We continued to look around even while the economic winds of fortune blew like a hurricane. We are firm believers in that old adage: location, location, location. I found a lovely little lot that backed on the Webhannet Golf Course in K’Port. For a mere $900,000 we could own property on which we might afford to build a quonset hut. We wouldn’t have enough spare change to erect an outhouse. Luckily, since we couldn’t afford to clear the land, there would still be enough forest to afford me the privacy that the outhouse would have provided. I’m sure the neighbors would understand. And best of all (remember location, location, location) I would be able to observe President George H. Bush (aka 41 or the Bush with brains) while he played golf on the Webhannet course once a year.

So, with real estate prices that rivaled Scarsdale’s, Peter decided K’Port might not be the garden spot for us. I have no idea how he came across Harpswell, Maine. But anywhere, here we are: owners of a house on 2 acres of wooded property, with a beautiful (if overgrown) garden built on tiered stone walls. The house is a 2,700 square foot saltbox, about 25 years old, in need of new bathrooms, a new kitchen and the expected cleaning-out that goes with 25 years of accumulated detritus.

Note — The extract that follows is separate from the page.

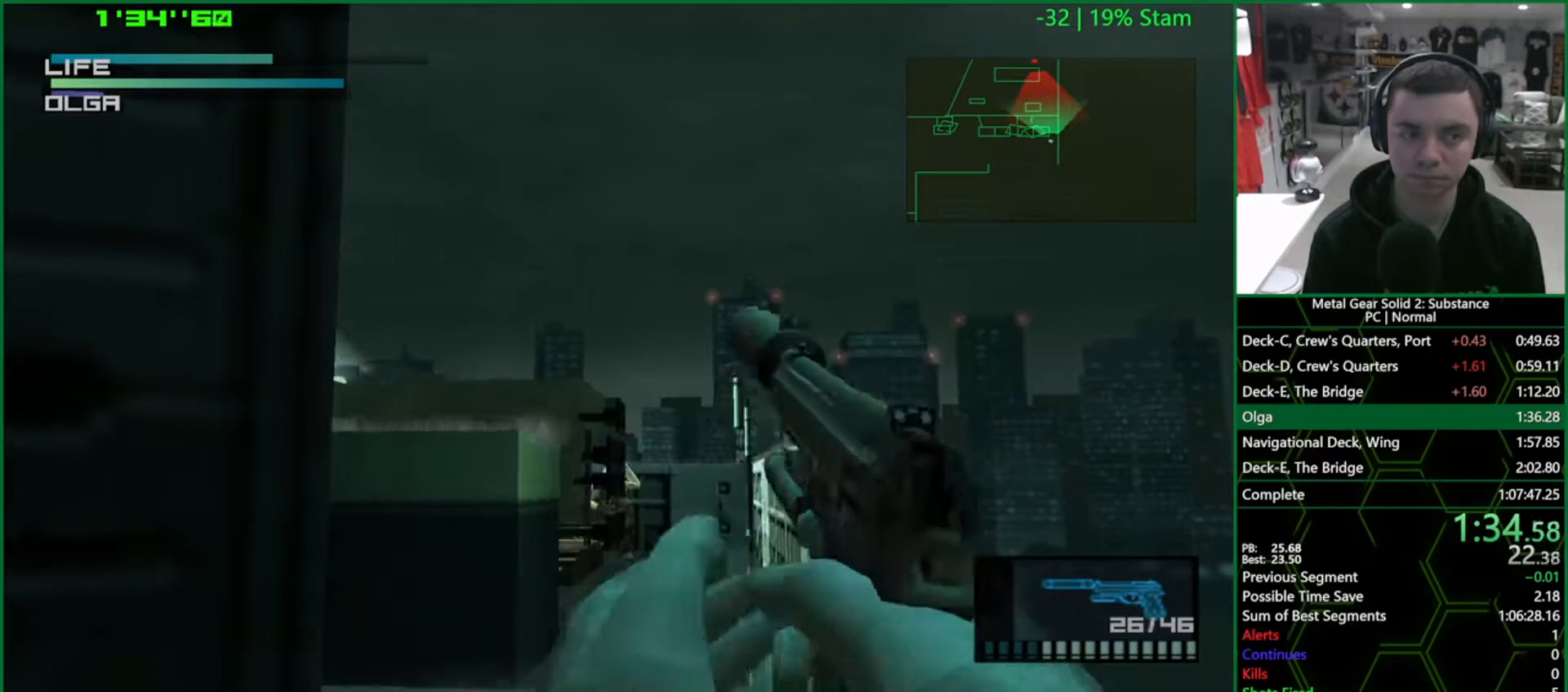
{"buttons": ["SQUARE", "R1"], "left_stick": "center", "right_stick": "center", "events": []}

My approach to anything that needs to be cleaned, painted, raked or weeded is to attack it with gusto. My favorite form of gusto now comes in the shape of cash: Let’s hire someone to do that! But Peter has suddenly become the very soul of financial responsibility and sober judgment. That used to be my role in this marriage. But with menopause comes wisdom, patience and a new, mellow approach to life. (Just ask Peter how mellow I’ve become.) My new approach takes the shape of live-and-let-live, and Let’s-hire-someone-to-do-that! Peter’s new-found maturity has taken on the persona of fiscal conservator for the Rockefeller Foundation. So when it came to the initial hands-and-knees scrubbing of the house’s kitchen, bathrooms, floors, cobwebs, and more, I spent nearly a week going at it hammer and tong. Had I known how grimy the house was, I would have hired a cleaning service to do it. I mentioned this to Peter, but he thought that would be a waste of money: no one would clean it with the zeal that I brought to the job, or to my satisfaction. And besides, you’re so far along, why not just finish it? I should have climbed up on a milk crate and smacked him right then and there.

We are back in NJ for now, having lived through the heat wave (that reached handily up to Maine) with no air conditioning. By the last week of August I took to spending large chunks of the day in the blissfully cool and comfortable Brunswick library. If I stayed at the house, I inevitably fell to hacking at overgrown shrubs, raking leaves or ripping out yard-long golden rod stems by main force. The arbor vitae and the rose hips were so intertwined as to be virtually braided together, the rhododendron had grown tall enough to cover the second story windows, and the rose bushes were over 6 feet tall. They called to me to come out and do battle. Better to be in the library than sweating in the mid-day sun and heat.

I lost my train of thought… We are back in NJ, and I am unemployed. (I will go into that story at length and with great gusto another time.) For now, while I am searching for work, I will actually be a housewife. This is entirely new territory for me. I’ve never been a housewife before. Wish Peter luck.